La solución a la crisis pasa por generar otro paradigma que cree un nuevo orden social  y que erradique la corrupción política por un lado y, por otro, el capitalismo salvaje que bloquea el sistema económico. Esto requiere que la sociedad sea capaz de asumir una responsabilidad común. Está en nuestras manos desafiar con valentía unas estructuras que tienden a narcotizar nuestra vida para condicionar nuestra libertad de acción, haciéndonos caer en una apatía paralizante. Hemos de ser capaces de poner distancia ante la falsedad de tanta presión mediática que nos abruma con las reiteraciones exageradas y petulantes de políticos y analistas seudo científicos. Si no somos capaces de mantener esa distancia, cada vez será más difícil que el horizonte de la crisis se despeje. Porque más allá de los voluntarismos políticos, la sociedad ha de ser adulta, libre y responsable, protagonista de este nuevo momento histórico.
El futuro está en manos de la sociedad civil. Y no podemos delegar la gestión política de un país sin que sus gobernantes pasen por un profundo examen ético exigido por la sociedad. El cambio no está en manos de los políticos, ni siquiera de la élite que gobierna la macroeconomía mundial y los estados más potentes. Por muy complejo que pueda ser, la gran revolución que ha de llevarnos al cambio ha de ser una revolución interior de cada persona, que suponga un cambio radical, que signifique cuestionar nuestro propio discurso y nuestra cosmovisión de la realidad. Si somos capaces de recrear sobre las cenizas del desconcierto y nos lanzamos sin miedo a creer de verdad que es posible otro mundo, será porque antes hemos empezado a cambiar el mundo dentro de nosotros. No creer en esta certeza es paralizar nuestra capacidad de soñar despiertos. Sólo lo que se puede soñar se puede conseguir. Sólo si se sueña puede haber esperanza. Y sólo si vivimos sin desfallecer esta esperanza se convertirá en motor de acción, en cadena de transmisión que nos llevará al cambio que todos esperamos. Un cambio de conciencia social que puede convertirse en una rebelión ciudadana capaz de hacer tambalear las estructuras. La fuerza de la unión auténtica tiene tanta potencia que puede tirar abajo todas las murallas que quieren hacer sombra a nuestro sueño. Somos los únicos artífices del futuro que anhelamos.
Atrévete a soñar con los ojos del alma. Volarás, surcando la inmensidad del cielo, con la libertad de la gaviota que danza majestuosa por el aire. Volemos alto para ver con perspectiva y luego poder lanzarnos de lleno a la realidad más inmediata para mejorarla. ¡Tengamos la valentía de soñar!
Los cristianos tenemos muchas razones para soñar, pero sobre todo, la promesa de una tierra nueva y un cielo nuevo. El amor vence cualquier obstáculo, incluso el de la muerte. ¡Claro que podemos cambiar el mundo! Si nuestro sueño es oración viva, es tan potente que hará real cuanto deseemos.
¡Atrevámonos a lanzarnos a esta aventura! Dios está con nosotros en esta gran empresa.

lunes, febrero 07, 2011

Dios, entre la penumbra y la luz

El camino hacia ti mismo es el camino hacia la madurez. Iniciarlo es dar los primeros pasos desde tu propio misterio hacia un Misterio más profundo: Dios. Porque todo ser humano es una respuesta del misterio insondable de Dios. Comienza a ser consciente de ello en las complejas relaciones con los demás, que son reflejo de la propia realidad existencial. En este autoconocimiento, en el abrazo humilde de la existencia del otro, es cuando empieza a entreverse algo que nos ultrapasa.
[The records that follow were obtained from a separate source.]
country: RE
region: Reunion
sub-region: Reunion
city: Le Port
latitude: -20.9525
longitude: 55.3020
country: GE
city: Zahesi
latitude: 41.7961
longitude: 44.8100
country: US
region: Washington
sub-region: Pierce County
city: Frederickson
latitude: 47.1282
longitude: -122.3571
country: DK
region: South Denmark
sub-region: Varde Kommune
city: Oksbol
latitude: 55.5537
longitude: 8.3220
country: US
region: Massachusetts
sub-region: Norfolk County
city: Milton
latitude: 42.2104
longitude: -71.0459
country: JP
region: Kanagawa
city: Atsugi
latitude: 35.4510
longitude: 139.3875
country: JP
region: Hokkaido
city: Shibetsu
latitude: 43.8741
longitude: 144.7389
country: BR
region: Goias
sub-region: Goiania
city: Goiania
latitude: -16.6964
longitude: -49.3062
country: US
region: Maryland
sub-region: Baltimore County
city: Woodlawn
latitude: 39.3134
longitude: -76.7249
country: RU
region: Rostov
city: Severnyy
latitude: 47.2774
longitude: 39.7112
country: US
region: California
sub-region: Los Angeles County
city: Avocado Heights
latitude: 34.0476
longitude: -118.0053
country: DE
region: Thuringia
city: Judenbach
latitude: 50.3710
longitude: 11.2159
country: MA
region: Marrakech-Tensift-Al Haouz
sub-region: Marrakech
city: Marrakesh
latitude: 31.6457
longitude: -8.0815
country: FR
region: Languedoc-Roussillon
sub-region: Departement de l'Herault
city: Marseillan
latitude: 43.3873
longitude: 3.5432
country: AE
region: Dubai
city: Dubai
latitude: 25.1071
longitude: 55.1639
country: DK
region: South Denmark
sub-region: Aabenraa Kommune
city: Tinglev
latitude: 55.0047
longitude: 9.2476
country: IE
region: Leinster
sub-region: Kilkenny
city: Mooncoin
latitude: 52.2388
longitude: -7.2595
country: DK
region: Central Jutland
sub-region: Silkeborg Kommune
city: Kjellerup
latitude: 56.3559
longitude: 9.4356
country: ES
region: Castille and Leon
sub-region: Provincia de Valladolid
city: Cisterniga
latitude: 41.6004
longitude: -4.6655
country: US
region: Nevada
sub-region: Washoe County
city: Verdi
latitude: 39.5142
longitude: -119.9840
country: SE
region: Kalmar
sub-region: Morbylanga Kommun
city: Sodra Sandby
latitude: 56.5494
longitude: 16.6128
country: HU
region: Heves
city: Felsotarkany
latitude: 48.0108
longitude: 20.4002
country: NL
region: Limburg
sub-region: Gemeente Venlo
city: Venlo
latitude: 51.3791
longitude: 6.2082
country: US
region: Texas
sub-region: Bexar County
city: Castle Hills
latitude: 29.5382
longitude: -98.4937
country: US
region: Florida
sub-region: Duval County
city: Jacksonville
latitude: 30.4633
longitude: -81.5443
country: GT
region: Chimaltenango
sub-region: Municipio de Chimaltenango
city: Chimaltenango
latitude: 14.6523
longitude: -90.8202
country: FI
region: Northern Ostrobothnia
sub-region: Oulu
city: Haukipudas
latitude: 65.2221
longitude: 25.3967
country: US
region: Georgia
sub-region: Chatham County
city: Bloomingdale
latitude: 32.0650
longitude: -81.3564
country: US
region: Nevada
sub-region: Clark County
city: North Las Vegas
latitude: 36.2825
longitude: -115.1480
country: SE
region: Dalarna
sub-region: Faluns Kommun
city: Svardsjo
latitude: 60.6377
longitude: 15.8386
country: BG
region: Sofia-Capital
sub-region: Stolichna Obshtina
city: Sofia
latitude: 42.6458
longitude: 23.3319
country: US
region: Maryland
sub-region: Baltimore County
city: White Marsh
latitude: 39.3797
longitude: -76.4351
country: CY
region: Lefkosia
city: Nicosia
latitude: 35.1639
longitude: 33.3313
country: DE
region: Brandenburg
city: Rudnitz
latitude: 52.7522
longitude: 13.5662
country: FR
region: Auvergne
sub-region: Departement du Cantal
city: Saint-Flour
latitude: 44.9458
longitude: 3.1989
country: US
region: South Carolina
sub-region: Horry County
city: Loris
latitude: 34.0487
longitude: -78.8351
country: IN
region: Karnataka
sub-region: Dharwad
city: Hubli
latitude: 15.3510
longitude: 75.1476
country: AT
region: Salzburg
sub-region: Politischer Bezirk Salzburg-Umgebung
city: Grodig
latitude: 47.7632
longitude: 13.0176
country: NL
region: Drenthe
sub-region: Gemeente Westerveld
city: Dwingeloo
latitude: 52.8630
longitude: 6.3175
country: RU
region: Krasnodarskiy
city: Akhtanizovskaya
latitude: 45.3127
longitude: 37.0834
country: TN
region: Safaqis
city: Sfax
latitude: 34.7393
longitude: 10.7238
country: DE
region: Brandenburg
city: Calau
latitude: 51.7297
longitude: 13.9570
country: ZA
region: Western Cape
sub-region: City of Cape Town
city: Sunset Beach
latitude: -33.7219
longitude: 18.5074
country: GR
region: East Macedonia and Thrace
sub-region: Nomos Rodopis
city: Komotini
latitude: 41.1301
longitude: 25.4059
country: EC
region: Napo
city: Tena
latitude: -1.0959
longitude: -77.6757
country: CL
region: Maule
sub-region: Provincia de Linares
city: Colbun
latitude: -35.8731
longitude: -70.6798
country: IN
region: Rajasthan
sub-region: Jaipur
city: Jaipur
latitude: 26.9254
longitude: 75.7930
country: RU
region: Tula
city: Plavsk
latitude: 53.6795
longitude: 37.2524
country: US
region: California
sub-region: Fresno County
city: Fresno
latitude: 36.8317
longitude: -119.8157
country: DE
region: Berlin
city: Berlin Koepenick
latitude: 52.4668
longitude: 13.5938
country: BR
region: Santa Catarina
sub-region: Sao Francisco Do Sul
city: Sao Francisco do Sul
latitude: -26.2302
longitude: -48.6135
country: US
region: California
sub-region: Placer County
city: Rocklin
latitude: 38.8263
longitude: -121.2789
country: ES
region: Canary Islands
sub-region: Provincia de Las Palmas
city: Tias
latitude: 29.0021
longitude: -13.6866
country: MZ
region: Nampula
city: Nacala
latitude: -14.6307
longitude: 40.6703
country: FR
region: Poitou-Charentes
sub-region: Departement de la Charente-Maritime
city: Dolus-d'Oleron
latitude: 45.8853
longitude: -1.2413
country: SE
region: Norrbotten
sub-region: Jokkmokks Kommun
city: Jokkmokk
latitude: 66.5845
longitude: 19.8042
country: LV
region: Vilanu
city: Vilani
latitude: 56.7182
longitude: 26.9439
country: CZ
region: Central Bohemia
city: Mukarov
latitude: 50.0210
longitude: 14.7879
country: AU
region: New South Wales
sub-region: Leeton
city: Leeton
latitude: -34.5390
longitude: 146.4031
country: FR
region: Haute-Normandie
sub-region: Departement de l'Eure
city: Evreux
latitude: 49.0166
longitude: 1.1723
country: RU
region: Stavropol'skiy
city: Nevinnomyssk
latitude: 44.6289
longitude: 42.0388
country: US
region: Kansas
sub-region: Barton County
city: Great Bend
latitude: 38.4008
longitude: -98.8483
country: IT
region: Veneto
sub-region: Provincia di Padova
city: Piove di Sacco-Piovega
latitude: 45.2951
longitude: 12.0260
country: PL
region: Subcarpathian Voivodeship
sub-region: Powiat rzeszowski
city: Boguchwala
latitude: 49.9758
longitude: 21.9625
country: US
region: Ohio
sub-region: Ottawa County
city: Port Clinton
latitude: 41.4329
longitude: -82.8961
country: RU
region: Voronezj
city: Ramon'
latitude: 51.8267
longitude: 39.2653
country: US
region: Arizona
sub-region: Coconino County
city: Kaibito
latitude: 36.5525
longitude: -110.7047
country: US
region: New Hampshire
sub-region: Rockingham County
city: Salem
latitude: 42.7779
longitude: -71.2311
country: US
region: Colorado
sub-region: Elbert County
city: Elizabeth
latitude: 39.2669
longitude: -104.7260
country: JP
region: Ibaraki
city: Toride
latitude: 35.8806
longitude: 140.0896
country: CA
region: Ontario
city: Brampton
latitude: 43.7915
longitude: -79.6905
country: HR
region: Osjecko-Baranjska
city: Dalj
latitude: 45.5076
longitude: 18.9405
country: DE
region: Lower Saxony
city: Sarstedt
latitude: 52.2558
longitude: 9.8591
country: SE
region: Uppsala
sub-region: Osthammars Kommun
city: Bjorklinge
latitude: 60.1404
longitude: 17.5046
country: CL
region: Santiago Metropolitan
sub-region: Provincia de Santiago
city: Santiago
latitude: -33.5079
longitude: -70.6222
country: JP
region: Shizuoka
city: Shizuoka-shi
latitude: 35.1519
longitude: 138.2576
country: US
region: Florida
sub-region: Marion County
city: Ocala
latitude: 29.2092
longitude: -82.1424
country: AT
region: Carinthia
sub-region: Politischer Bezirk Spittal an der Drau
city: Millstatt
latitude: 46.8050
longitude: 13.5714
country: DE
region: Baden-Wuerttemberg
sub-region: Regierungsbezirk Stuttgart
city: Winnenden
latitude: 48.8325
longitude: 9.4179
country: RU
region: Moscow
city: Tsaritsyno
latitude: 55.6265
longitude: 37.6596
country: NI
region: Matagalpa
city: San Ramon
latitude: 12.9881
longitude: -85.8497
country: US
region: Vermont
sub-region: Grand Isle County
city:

Esta experiencia arroja luz a la propia vida y nos hace emprender un itinerario en el que muchos han alcanzado su plenitud humana. Así ha sido en muchos hombres y mujeres que han decidido, para siempre, poner a Dios en el centro de sus vidas. Son aquellos que, viviendo situaciones límites, han sido capaces de ver a Dios en el reverso de su historia. Lo han visto en días de tormentas y en días de reluciente sol; en un escenario devastador y en un estanque de aguas cristalinas; en una noche oscura y en un amanecer radiante; en un día lleno de angustia y en una jornada repleta de alegría; en el desconsuelo más desolador y en el abrazo de un amigo; en el vértigo de un profundo vacío interior y en la paz de un oasis; en el ritmo trepidante de la ciudad y en el silencio más absoluto del campo; en la lucha tenaz de cada día y en la calma de saber que se vive sobre una certeza que nos sobrepasa. En el sollozo y en el gozo. En el abandono desconcertante y en la serena compañía. En el abismo y en las alturas.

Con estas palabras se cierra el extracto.